## Start Material shown

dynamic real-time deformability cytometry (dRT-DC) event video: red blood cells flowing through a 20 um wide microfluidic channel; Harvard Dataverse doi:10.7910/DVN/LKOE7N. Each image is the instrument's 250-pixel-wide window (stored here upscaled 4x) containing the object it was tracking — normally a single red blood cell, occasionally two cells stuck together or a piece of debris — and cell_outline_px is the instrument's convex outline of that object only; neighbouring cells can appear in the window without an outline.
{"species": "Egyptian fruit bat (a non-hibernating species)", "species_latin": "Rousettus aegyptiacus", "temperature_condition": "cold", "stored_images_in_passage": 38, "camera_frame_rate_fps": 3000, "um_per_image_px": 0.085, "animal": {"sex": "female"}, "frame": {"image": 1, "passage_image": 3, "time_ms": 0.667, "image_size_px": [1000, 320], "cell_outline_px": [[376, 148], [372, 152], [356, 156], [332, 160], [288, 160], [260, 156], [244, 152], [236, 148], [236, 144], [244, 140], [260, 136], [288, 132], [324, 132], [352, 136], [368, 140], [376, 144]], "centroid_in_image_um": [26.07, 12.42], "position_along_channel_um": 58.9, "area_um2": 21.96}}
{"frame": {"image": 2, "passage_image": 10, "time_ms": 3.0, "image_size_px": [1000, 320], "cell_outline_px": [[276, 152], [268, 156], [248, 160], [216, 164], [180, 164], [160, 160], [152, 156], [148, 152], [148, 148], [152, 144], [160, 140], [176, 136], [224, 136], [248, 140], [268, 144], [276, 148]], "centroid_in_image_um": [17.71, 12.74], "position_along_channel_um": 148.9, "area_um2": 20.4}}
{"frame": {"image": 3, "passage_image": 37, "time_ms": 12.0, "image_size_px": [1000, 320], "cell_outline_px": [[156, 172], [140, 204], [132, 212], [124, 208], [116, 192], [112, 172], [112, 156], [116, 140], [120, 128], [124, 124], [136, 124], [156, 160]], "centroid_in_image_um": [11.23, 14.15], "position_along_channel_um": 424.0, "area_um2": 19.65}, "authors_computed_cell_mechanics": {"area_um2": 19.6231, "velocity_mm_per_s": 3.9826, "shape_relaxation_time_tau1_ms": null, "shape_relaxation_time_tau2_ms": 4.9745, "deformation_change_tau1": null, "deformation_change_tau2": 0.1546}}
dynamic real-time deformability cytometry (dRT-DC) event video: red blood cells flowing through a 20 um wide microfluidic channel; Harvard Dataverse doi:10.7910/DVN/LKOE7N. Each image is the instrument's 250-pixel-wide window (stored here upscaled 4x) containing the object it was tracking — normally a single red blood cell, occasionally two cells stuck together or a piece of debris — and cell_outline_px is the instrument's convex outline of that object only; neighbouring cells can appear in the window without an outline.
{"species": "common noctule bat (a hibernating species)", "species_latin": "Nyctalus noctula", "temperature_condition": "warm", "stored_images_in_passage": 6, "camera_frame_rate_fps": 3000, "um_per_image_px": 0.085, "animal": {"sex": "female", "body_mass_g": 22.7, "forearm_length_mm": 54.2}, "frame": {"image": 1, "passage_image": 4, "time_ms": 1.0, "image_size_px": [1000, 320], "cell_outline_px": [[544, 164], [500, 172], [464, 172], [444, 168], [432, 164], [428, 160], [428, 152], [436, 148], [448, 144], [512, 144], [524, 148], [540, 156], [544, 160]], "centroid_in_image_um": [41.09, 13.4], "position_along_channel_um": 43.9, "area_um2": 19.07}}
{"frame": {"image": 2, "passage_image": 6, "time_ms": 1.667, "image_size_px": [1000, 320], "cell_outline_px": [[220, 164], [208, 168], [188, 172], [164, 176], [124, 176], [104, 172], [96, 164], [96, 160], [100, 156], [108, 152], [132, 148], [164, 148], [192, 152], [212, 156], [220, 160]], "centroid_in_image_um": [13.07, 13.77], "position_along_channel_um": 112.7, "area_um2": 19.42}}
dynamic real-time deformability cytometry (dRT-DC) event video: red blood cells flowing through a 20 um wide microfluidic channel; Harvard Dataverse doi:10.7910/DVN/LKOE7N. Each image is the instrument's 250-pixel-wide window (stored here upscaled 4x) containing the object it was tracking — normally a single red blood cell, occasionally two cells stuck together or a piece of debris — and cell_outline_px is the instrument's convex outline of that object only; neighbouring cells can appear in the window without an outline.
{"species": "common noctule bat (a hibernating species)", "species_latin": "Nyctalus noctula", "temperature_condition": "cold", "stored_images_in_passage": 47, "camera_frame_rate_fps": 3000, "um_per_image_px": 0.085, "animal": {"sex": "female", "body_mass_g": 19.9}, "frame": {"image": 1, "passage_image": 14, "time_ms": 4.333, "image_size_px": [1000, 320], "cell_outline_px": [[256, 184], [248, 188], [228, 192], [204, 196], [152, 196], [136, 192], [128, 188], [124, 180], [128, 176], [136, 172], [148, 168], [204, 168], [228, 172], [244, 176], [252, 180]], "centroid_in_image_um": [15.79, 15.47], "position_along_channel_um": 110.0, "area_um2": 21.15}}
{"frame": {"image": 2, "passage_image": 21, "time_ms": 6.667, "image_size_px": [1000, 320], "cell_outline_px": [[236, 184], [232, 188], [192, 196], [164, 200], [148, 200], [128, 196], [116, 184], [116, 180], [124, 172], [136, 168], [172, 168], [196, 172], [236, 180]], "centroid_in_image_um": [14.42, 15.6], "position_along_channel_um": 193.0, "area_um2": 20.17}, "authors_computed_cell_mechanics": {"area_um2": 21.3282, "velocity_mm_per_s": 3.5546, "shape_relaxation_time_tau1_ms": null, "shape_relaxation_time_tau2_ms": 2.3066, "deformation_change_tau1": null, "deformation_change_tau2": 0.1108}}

## End Material shown

* _Set task_
Repeat the material above in full, quoting it exactly.

* _Response to the exercise_
dynamic real-time deformability cytometry (dRT-DC) event video: red blood cells flowing through a 20 um wide microfluidic channel; Harvard Dataverse doi:10.7910/DVN/LKOE7N. Each image is the instrument's 250-pixel-wide window (stored here upscaled 4x) containing the object it was tracking — normally a single red blood cell, occasionally two cells stuck together or a piece of debris — and cell_outline_px is the instrument's convex outline of that object only; neighbouring cells can appear in the window without an outline.
{"species": "Egyptian fruit bat (a non-hibernating species)", "species_latin": "Rousettus aegyptiacus", "temperature_condition": "cold", "stored_images_in_passage": 38, "camera_frame_rate_fps": 3000, "um_per_image_px": 0.085, "animal": {"sex": "female"}, "frame": {"image": 1, "passage_image": 3, "time_ms": 0.667, "image_size_px": [1000, 320], "cell_outline_px": [[376, 148], [372, 152], [356, 156], [332, 160], [288, 160], [260, 156], [244, 152], [236, 148], [236, 144], [244, 140], [260, 136], [288, 132], [324, 132], [352, 136], [368, 140], [376, 144]], "centroid_in_image_um": [26.07, 12.42], "position_along_channel_um": 58.9, "area_um2": 21.96}}
{"frame": {"image": 2, "passage_image": 10, "time_ms": 3.0, "image_size_px": [1000, 320], "cell_outline_px": [[276, 152], [268, 156], [248, 160], [216, 164], [180, 164], [160, 160], [152, 156], [148, 152], [148, 148], [152, 144], [160, 140], [176, 136], [224, 136], [248, 140], [268, 144], [276, 148]], "centroid_in_image_um": [17.71, 12.74], "position_along_channel_um": 148.9, "area_um2": 20.4}}
{"frame": {"image": 3, "passage_image": 37, "time_ms": 12.0, "image_size_px": [1000, 320], "cell_outline_px": [[156, 172], [140, 204], [132, 212], [124, 208], [116, 192], [112, 172], [112, 156], [116, 140], [120, 128], [124, 124], [136, 124], [156, 160]], "centroid_in_image_um": [11.23, 14.15], "position_along_channel_um": 424.0, "area_um2": 19.65}, "authors_computed_cell_mechanics": {"area_um2": 19.6231, "velocity_mm_per_s": 3.9826, "shape_relaxation_time_tau1_ms": null, "shape_relaxation_time_tau2_ms": 4.9745, "deformation_change_tau1": null, "deformation_change_tau2": 0.1546}}
dynamic real-time deformability cytometry (dRT-DC) event video: red blood cells flowing through a 20 um wide microfluidic channel; Harvard Dataverse doi:10.7910/DVN/LKOE7N. Each image is the instrument's 250-pixel-wide window (stored here upscaled 4x) containing the object it was tracking — normally a single red blood cell, occasionally two cells stuck together or a piece of debris — and cell_outline_px is the instrument's convex outline of that object only; neighbouring cells can appear in the window without an outline.
{"species": "common noctule bat (a hibernating species)", "species_latin": "Nyctalus noctula", "temperature_condition": "warm", "stored_images_in_passage": 6, "camera_frame_rate_fps": 3000, "um_per_image_px": 0.085, "animal": {"sex": "female", "body_mass_g": 22.7, "forearm_length_mm": 54.2}, "frame": {"image": 1, "passage_image": 4, "time_ms": 1.0, "image_size_px": [1000, 320], "cell_outline_px": [[544, 164], [500, 172], [464, 172], [444, 168], [432, 164], [428, 160], [428, 152], [436, 148], [448, 144], [512, 144], [524, 148], [540, 156], [544, 160]], "centroid_in_image_um": [41.09, 13.4], "position_along_channel_um": 43.9, "area_um2": 19.07}}
{"frame": {"image": 2, "passage_image": 6, "time_ms": 1.667, "image_size_px": [1000, 320], "cell_outline_px": [[220, 164], [208, 168], [188, 172], [164, 176], [124, 176], [104, 172], [96, 164], [96, 160], [100, 156], [108, 152], [132, 148], [164, 148], [192, 152], [212, 156], [220, 160]], "centroid_in_image_um": [13.07, 13.77], "position_along_channel_um": 112.7, "area_um2": 19.42}}
dynamic real-time deformability cytometry (dRT-DC) event video: red blood cells flowing through a 20 um wide microfluidic channel; Harvard Dataverse doi:10.7910/DVN/LKOE7N. Each image is the instrument's 250-pixel-wide window (stored here upscaled 4x) containing the object it was tracking — normally a single red blood cell, occasionally two cells stuck together or a piece of debris — and cell_outline_px is the instrument's convex outline of that object only; neighbouring cells can appear in the window without an outline.
{"species": "common noctule bat (a hibernating species)", "species_latin": "Nyctalus noctula", "temperature_condition": "cold", "stored_images_in_passage": 47, "camera_frame_rate_fps": 3000, "um_per_image_px": 0.085, "animal": {"sex": "female", "body_mass_g": 19.9}, "frame": {"image": 1, "passage_image": 14, "time_ms": 4.333, "image_size_px": [1000, 320], "cell_outline_px": [[256, 184], [248, 188], [228, 192], [204, 196], [152, 196], [136, 192], [128, 188], [124, 180], [128, 176], [136, 172], [148, 168], [204, 168], [228, 172], [244, 176], [252, 180]], "centroid_in_image_um": [15.79, 15.47], "position_along_channel_um": 110.0, "area_um2": 21.15}}
{"frame": {"image": 2, "passage_image": 21, "time_ms": 6.667, "image_size_px": [1000, 320], "cell_outline_px": [[236, 184], [232, 188], [192, 196], [164, 200], [148, 200], [128, 196], [116, 184], [116, 180], [124, 172], [136, 168], [172, 168], [196, 172], [236, 180]], "centroid_in_image_um": [14.42, 15.6], "position_along_channel_um": 193.0, "area_um2": 20.17}, "authors_computed_cell_mechanics": {"area_um2": 21.3282, "velocity_mm_per_s": 3.5546, "shape_relaxation_time_tau1_ms": null, "shape_relaxation_time_tau2_ms": 2.3066, "deformation_change_tau1": null, "deformation_change_tau2": 0.1108}}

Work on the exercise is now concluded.